Our night was not great. We had turned into the wind but we were still pretty exposed. If the wind wasn’t rocking the van it was throwing rain and hail at us. Hard. We didn’t sleep much and started the day with gritty eyes and groggy minds. I didn’t even get a picture of the car park I was so discombobulated.
The morning was wet and cloudy but a lot warmer. It looked like the snow on the mountains had receded, although we couldn’t really see a lot with the blanket of cloud.
Svartisen views
We trundled further south, stopping at a shiny new Extra supermarket at Ørnes to pick up a few essentials. Next to the Extra was some new motorhome parking, so new that it wasn’t even on Park4Night. It feels as though the Helegland area is going to be the next part of Norway overrun with tourists. Or if we’re being more optimistic, it will allow the tourist hordes to spread out a little further and take the weight off some of the honeypots. There weren’t any motorhome services here yet so we used the next ones we found along the route. Most of the free services along this route had been closed at the end of September so we were lucky to find one service area where the black waste could be used. The water was off so we filled up a bottle from our water tank to rinse after we’d emptied our toilet.
We passed the back (or is the front?) of Svartisen glacier which we’d visited from the other side earlier in our trip. At a small harbour the tourist boat was moored up, out of use now the season was over. In the summer it takes tourists across the fjord to allow them to hike up to the glacier we could just about make out in the distance.

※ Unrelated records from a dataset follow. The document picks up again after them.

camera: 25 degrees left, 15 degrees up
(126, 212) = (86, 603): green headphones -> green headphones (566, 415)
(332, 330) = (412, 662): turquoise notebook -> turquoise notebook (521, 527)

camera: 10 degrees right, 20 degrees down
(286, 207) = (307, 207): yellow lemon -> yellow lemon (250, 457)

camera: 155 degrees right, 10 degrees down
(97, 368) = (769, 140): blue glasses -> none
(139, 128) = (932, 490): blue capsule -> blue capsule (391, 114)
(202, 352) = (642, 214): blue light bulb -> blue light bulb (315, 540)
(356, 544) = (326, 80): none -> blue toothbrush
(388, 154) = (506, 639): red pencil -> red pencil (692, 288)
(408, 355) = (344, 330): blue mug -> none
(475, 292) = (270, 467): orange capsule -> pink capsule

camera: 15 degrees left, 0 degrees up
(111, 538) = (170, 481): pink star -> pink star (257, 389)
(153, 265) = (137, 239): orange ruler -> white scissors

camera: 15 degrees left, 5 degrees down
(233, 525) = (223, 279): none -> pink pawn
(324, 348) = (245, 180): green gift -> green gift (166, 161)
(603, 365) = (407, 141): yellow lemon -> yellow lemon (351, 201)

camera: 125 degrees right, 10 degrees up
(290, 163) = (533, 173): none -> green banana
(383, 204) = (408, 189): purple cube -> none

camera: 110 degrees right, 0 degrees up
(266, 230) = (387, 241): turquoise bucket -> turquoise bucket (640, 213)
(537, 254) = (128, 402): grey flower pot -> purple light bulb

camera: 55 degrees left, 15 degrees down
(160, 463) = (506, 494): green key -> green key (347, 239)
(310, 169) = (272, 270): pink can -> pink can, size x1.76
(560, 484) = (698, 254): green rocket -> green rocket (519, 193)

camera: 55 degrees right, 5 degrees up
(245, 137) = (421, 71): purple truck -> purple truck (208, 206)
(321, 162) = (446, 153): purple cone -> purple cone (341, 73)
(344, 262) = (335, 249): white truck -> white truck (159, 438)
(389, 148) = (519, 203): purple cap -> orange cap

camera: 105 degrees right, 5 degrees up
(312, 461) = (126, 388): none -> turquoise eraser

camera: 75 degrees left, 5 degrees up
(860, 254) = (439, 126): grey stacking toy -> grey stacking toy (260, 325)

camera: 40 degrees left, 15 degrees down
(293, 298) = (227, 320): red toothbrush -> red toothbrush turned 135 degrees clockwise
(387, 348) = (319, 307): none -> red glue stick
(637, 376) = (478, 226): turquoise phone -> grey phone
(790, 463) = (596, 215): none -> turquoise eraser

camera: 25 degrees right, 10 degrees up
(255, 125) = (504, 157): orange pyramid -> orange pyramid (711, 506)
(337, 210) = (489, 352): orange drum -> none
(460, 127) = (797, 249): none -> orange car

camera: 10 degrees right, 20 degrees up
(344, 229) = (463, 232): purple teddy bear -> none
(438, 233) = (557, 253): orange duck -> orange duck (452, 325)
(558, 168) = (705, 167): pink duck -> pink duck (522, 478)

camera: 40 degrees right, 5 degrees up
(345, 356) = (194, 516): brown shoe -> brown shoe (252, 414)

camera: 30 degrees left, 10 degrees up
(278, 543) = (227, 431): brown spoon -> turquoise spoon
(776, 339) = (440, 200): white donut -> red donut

Svartisen glacier in the distance
- Views from the road
The ferries start
We got to the first of this route’s many ferries at lunch time. We thought we’d have lunch in the queue at Forøy but this was a frequent ferry so we didn’t have long enough to wait before we were shepherded on. Instead, we stopped at a rough parking space by a lake shortly after we disembarked and soothed our remaining tired grumpiness with cakes we’d picked up earlier (I think they count as essentials?).
We were seeing lots of waterfalls along the route but they were all at a bit of a distance; across fjords or high in the hills. We finally saw one that was near the road just before a long tunnel so we stopped and parked up in the tunnel maintenance area. We probably weren’t meant to stop here, but as we’d seen very few vehicles all day we chanced it. We walked across the road and up beside the rushing torrent. The noise was incredible and we felt at risk of being swept away any moment. The water was finding all sorts of new routes down the mountain, flooding the path and trickling through the trees. We stood and watched in awe for a few minutes and then we backed away.
We had more of a wait for the next ferry when we arrived at Jetvik. This one was a longer route, taking an hour to get to Kilboghavn. The queue built up, and it was only when we saw the girls, parents and coaches get out of their cars that we realised they were all returning home after a football match. It was Saturday but somehow we’d lost track of the days.

On the ferry
Overnight at Kvina
We finally stopped for the night at Kvina where there is a formal park up next to the Joker supermarket.
We had to go into the Joker to pay. Then we had to go back into the Joker to ask whether the facilities building (a battered looking prefab unit) could be unlocked. Needless to say we were the only people staying, but the shop assistant kindly called the owner who gave us the code to a key safe, asking us to leave the building unlocked when we left.
The facilities were as battered inside as they looked from the outside, but they did the job. We had long showers and used the washing machine. A separate hut for the toilet waste was definitely closed though. Nailed shut. It was a good job we’d emptied earlier.

Parked at Kvina
We’d had two days of gloomy weather on the first part of this scenic route. But that had given the scenery a mystical quality. We were looking forward to exploring further in the next couple of days.